In the PHIL 120 study guide, what two things make an inductive argument cogent?

───── Passage

PHIL 120 — Ultra-Concise Midterm Study Guide

PHIL 120 — Ultra-Concise Midterm Study Guide

1. Arguments & Reasoning

  • Reasoning

    • Links thoughts to support another via inference.

  • Indicators

    • Words/phrases signaling inference: therefore, so, hence.

  • Statements

    • Are truth-evaluable, meaning they can be judged as true or false.

  • Arguments

    • Comprise premises that support a conclusion.

2. Logical Strength, Truth & Soundness

  • Types of Reasoning

    • Deductive Reasoning: Guarantees conclusion's truth if premises are valid (valid).

    • Inductive Reasoning: Supports conclusion but does not guarantee it.

  • Truth

    • Defined as a property of statements; can be true or false.

  • Soundness

    • A condition where an argument is:

    • Valid + true premises.

  • Cogency

    • An inductive argument that is strong and has true premises.

  • Counterfactual arguments

    • Explore hypothetical scenarios where one assumes the opposite to arrive at a contradiction (reductio ad absurdum).

3. Critical Thinking Skills

  • Encompasses skills in:

    • Interpretation

    • Verification

    • Reasoning

4. Meaning & Language

  • Referentialist View

    • Meaning is defined as its referent, or what it refers to in the real world.

  • Idea Theory

    • Proposes meaning as a mental image associated with a term.

  • Use Theory

    • Claims meaning depends on context and practical usage.

5. Definitions

  • Types of Definitions:

    • Reportive: Describes how a term is actually used.

    • Stipulative: Assigns a new meaning to a term.

    • Essential: Provides the core essence of a term.

  • Methods of Defining

    • Genus-Species: Classifies a term within a broader category.

    • Ostensive: Indicates a term through examples.

    • Synonym: Uses synonymous terms for clarity.

    • Operational: Defines by describing procedures for using the term.

    • Contextual: Defines based on usage in particular contexts.

  • Bad Definitions

    • Common issues: too broad, too narrow, circular reasoning, obscure language.

6. Ambiguity & Conditions

  • Ambiguity

    • Can arise from various types including:

    • Referential: Referring to different things.

    • Grammatical: Misleading sentence structures.

  • Types of Propositions

    • Analytic: True by definition.

    • Contradictory: Always false.

    • Synthetic: Truth determined by facts.

──────────
───── Dataset entries

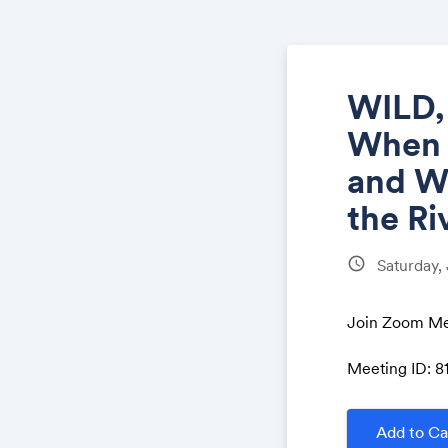
WILD,
When t
and W
the Ri
schedule
Saturday,
Join Zoom Me
Meeting ID: 8
Add to Ca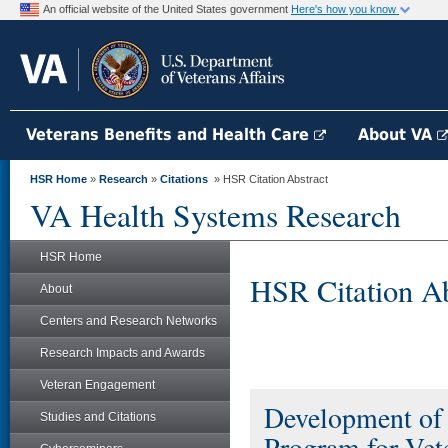
An official website of the United States government
Here's how you know
Veterans Benefits and Health Care
About VA
HSR Home
»
Research
»
Citations
» HSR Citation Abstract
VA Health Systems Research
HSR Home
HSR Citation Ab
About
Centers and Research Networks
Research Impacts and Awards
Veteran Engagement
Development of 
Studies and Citations
Program for Ve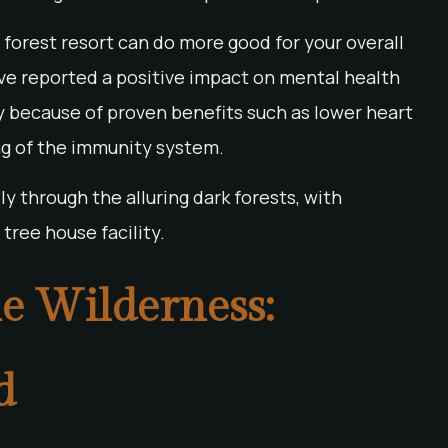
 a forest resort can do more good for your overall
ve reported a positive impact on mental health
inly because of proven benefits such as lower heart
ing of the immunity system.
y through the alluring dark forests, with
tree house facility.
e Wilderness:
d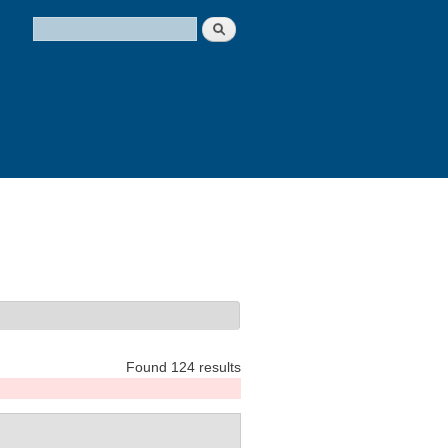
Search
Search form
Found 124 results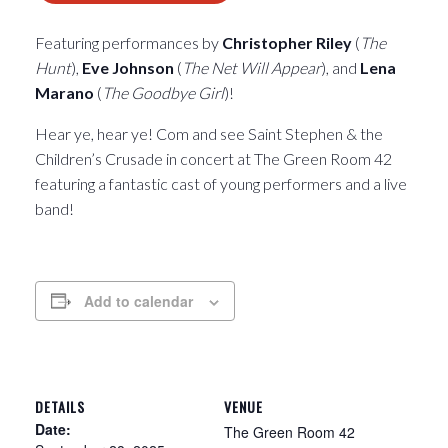
Featuring performances by
Christopher Riley
(
The
Hunt
),
Eve Johnson
(
The Net Will Appear
), and
Lena
Marano
(
The Goodbye Girl
)!
Hear ye, hear ye! Com and see Saint Stephen & the
Children’s Crusade in concert at The Green Room 42
featuring a fantastic cast of young performers and a live
band!
Add to calendar
DETAILS
VENUE
Date:
The Green Room 42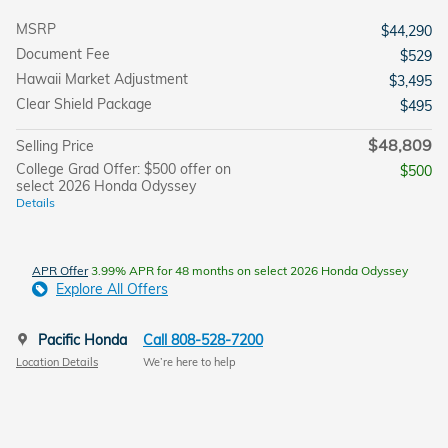
MSRP
$44,290
Document Fee
$529
Hawaii Market Adjustment
$3,495
Clear Shield Package
$495
$48,809
Selling Price
College Grad Offer: $500 offer on
$500
select 2026 Honda Odyssey
Details
APR Offer
3.99% APR for 48 months on select 2026 Honda Odyssey
Explore All Offers
Pacific Honda
Call 808-528-7200
Location Details
We’re here to help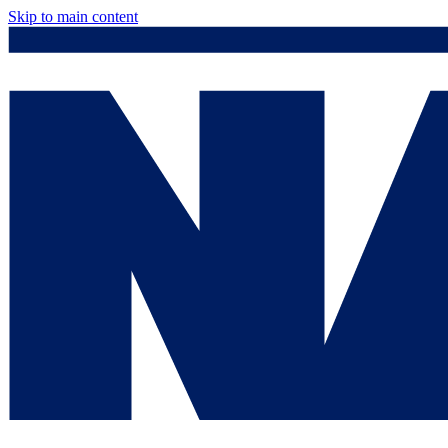
Skip to main content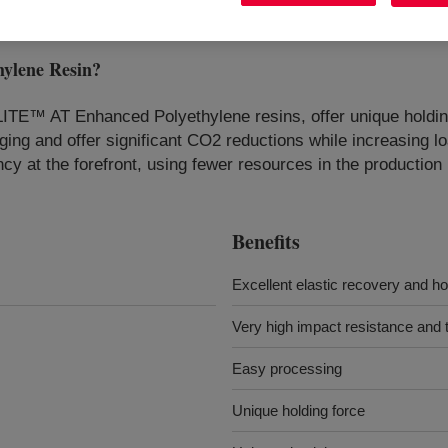
ylene Resin
?
LITE™ AT Enhanced Polyethylene resins, offer unique holding
ing and offer significant CO2 reductions while increasing lo
ncy at the forefront, using fewer resources in the production
Benefits
Excellent elastic recovery and ho
Very high impact resistance and t
Easy processing
Unique holding force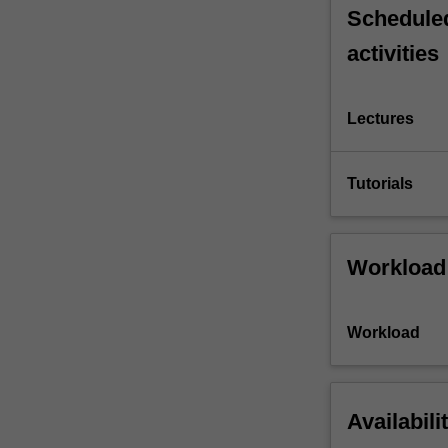
Scheduled
activities
Lectures
Tutorials
Workload
Workload
Availabili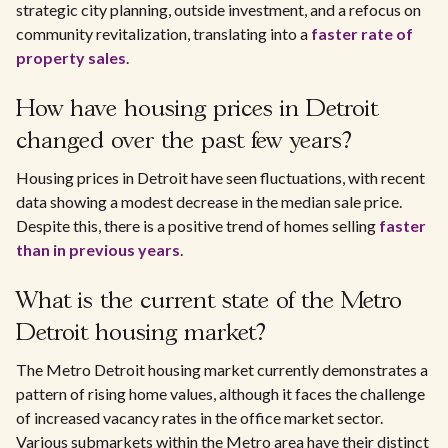
strategic city planning, outside investment, and a refocus on
community revitalization, translating into a
faster rate of
property sales
.
How have housing prices in Detroit
changed over the past few years?
Housing prices in Detroit have seen fluctuations, with recent
data showing a modest decrease in the median sale price.
Despite this, there is a positive trend of homes selling
faster
than in previous years
.
What is the current state of the Metro
Detroit housing market?
The Metro Detroit housing market currently demonstrates a
pattern of rising home values, although it faces the challenge
of increased vacancy rates in the office market sector.
Various submarkets within the Metro area have their distinct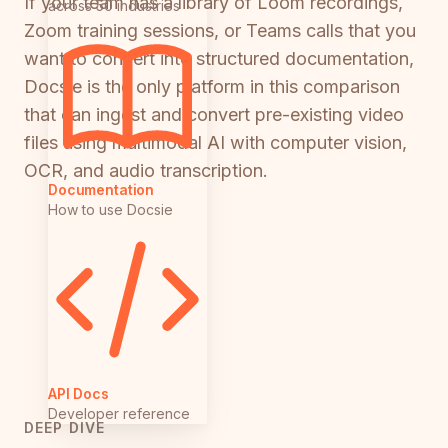
If your team has a library of Loom recordings,
across 50 industries
Zoom training sessions, or Teams calls that you
want to convert into structured documentation,
Docsie is the only platform in this comparison
that can ingest and convert pre-existing video
files using multimodal AI with computer vision,
OCR, and audio transcription.
Documentation
How to use Docsie
API Docs
Developer reference
DEEP DIVE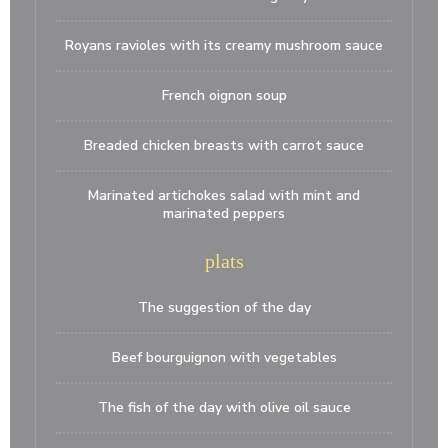
Royans ravioles with its creamy mushroom sauce
French oignon soup
Breaded chicken breasts with carrot sauce
Marinated artichokes salad with mint and
marinated peppers
plats
The suggestion of the day
Beef bourguignon with vegetables
The fish of the day with olive oil sauce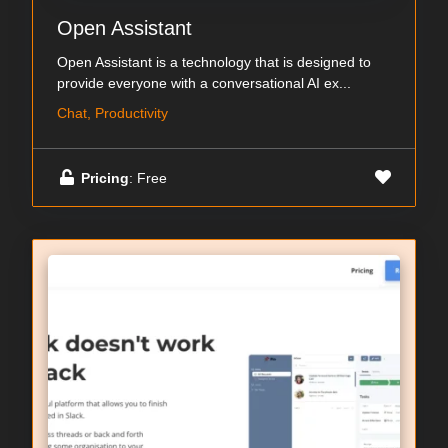
Open Assistant
Open Assistant is a technology that is designed to
provide everyone with a conversational AI ex...
Chat, Productivity
Pricing
: Free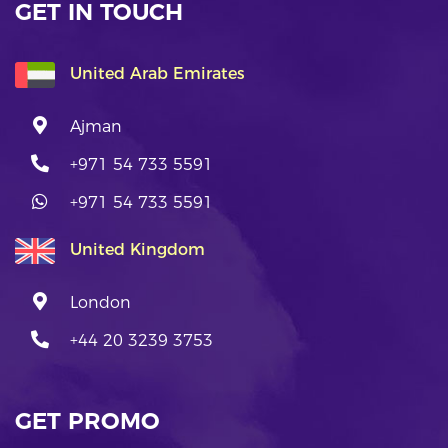
GET IN TOUCH
United Arab Emirates
Ajman
+971 54 733 5591
+971 54 733 5591
United Kingdom
London
+44 20 3239 3753
GET PROMO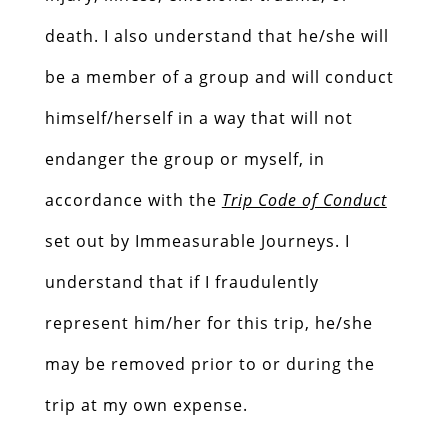
death. I also understand that he/she will
be a member of a group and will conduct
himself/herself in a way that will not
endanger the group or myself, in
accordance with the
Trip Code of Conduct
set out by Immeasurable Journeys. I
understand that if I fraudulently
represent him/her for this trip, he/she
may be removed prior to or during the
trip at my own expense.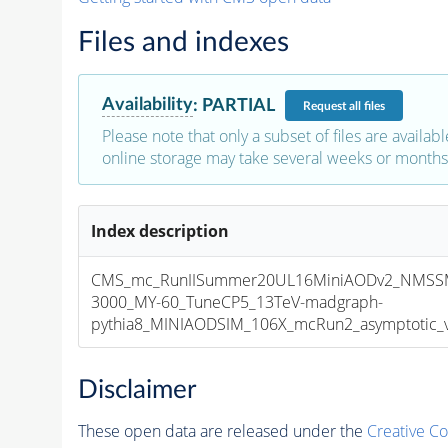
Files and indexes
Availability
:
PARTIAL
Request
all files
Please note that only a subset of files are availabl
online storage may take several weeks or months 
Index description
CMS_mc_RunIISummer20UL16MiniAODv2_NMSS
3000_MY-60_TuneCP5_13TeV-madgraph-
pythia8_MINIAODSIM_106X_mcRun2_asymptotic_v1
Disclaimer
These open data are released under the
Creative C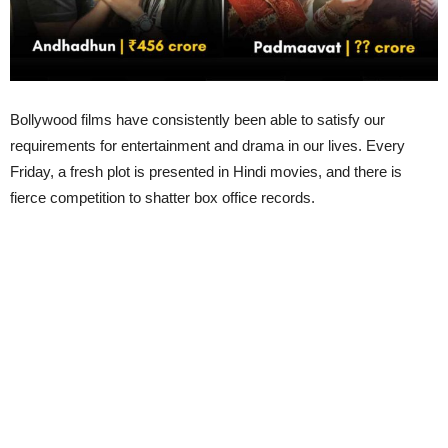
Bollywood films have consistently been able to satisfy our
requirements for entertainment and drama in our lives. Every
Friday, a fresh plot is presented in Hindi movies, and there is
fierce competition to shatter box office records.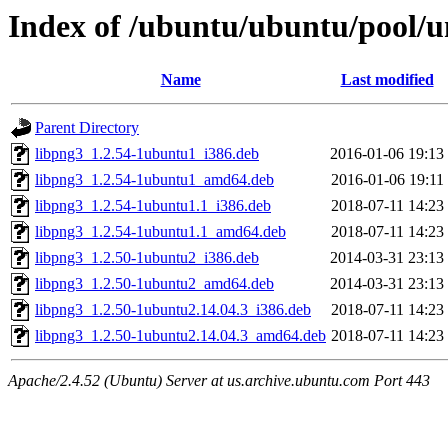
Index of /ubuntu/ubuntu/pool/un
Name
Last modified
Parent Directory
libpng3_1.2.54-1ubuntu1_i386.deb
2016-01-06 19:13
libpng3_1.2.54-1ubuntu1_amd64.deb
2016-01-06 19:11
libpng3_1.2.54-1ubuntu1.1_i386.deb
2018-07-11 14:23
libpng3_1.2.54-1ubuntu1.1_amd64.deb
2018-07-11 14:23
libpng3_1.2.50-1ubuntu2_i386.deb
2014-03-31 23:13
libpng3_1.2.50-1ubuntu2_amd64.deb
2014-03-31 23:13
libpng3_1.2.50-1ubuntu2.14.04.3_i386.deb
2018-07-11 14:23
libpng3_1.2.50-1ubuntu2.14.04.3_amd64.deb
2018-07-11 14:23
Apache/2.4.52 (Ubuntu) Server at us.archive.ubuntu.com Port 443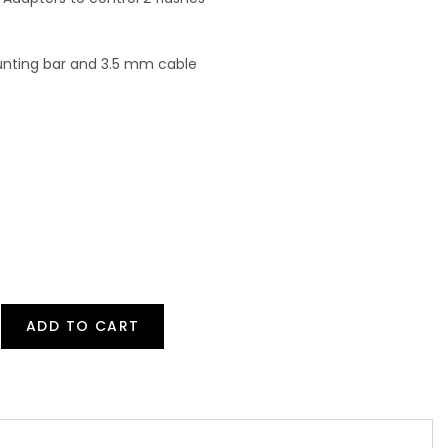
unting bar and 3.5 mm cable
ADD TO CART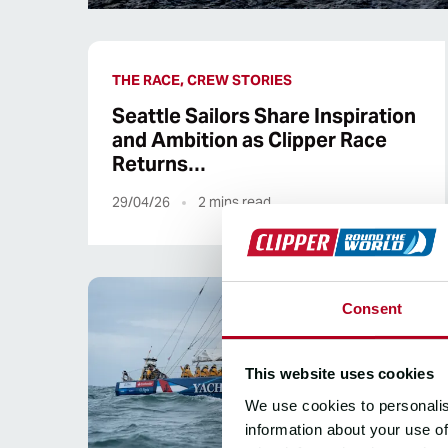
THE RACE, CREW STORIES
Seattle Sailors Share Inspiration
and Ambition as Clipper Race
Returns…
29/04/26
2
mins read
Consent
This website uses cookies
We use cookies to personalis
information about your use of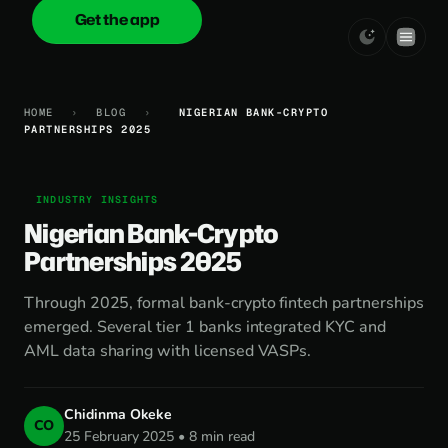
Get the app
onica
.cash
HOME
›
BLOG
›
NIGERIAN BANK-CRYPTO
PARTNERSHIPS 2025
INDUSTRY INSIGHTS
Nigerian Bank-Crypto
Partnerships 2025
Through 2025, formal bank-crypto fintech partnerships
emerged. Several tier 1 banks integrated KYC and
AML data sharing with licensed VASPs.
Chidinma Okeke
CO
25 February 2025 • 8 min read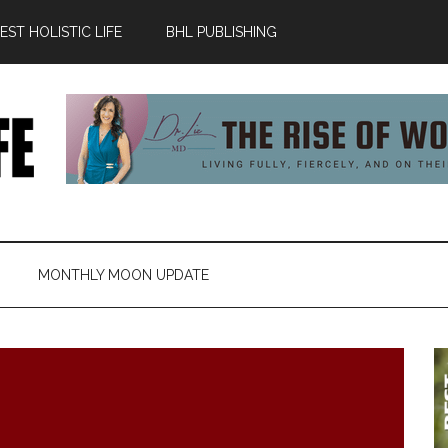
ST HOLISTIC LIFE
BHL PUBLISHING
MONTHLY MOON UPDATE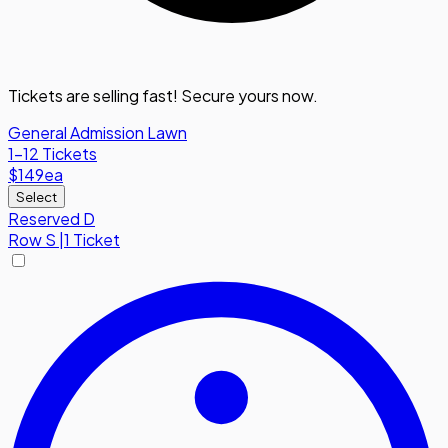
Tickets are selling fast! Secure yours now.
General Admission Lawn
1-12 Tickets
$149
ea
Select
Reserved D
Row
S
|
1 Ticket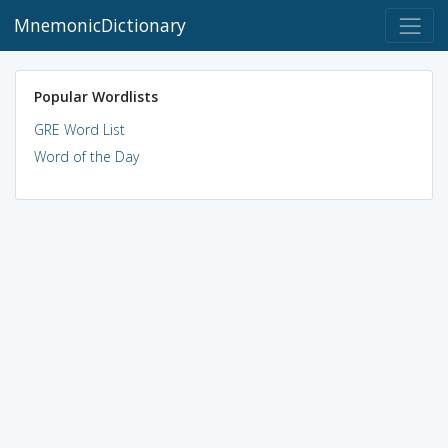
MnemonicDictionary
Popular Wordlists
GRE Word List
Word of the Day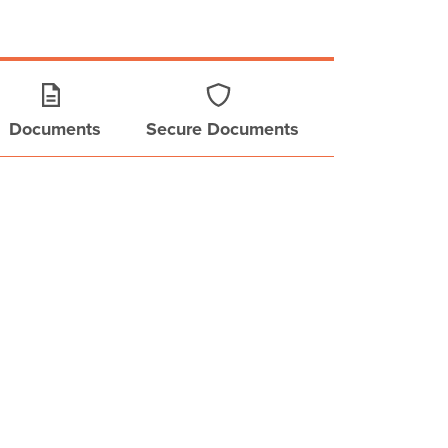
Documents
Secure Documents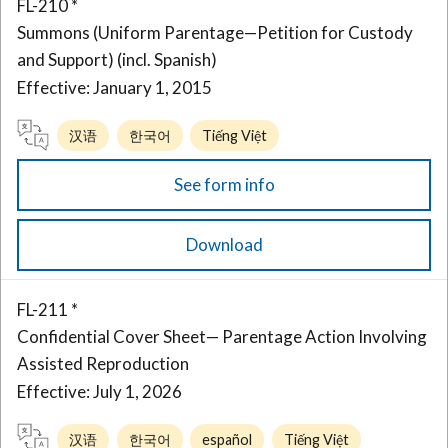
FL-210 *
Summons (Uniform Parentage—Petition for Custody
and Support) (incl. Spanish)
Effective: January 1, 2015
汉语
한국어
Tiếng Việt
See form info
Download
FL-211 *
Confidential Cover Sheet— Parentage Action Involving
Assisted Reproduction
Effective: July 1, 2026
汉语
한국어
español
Tiếng Việt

──────────

- **Response to this task**:
It is strong and has true premises.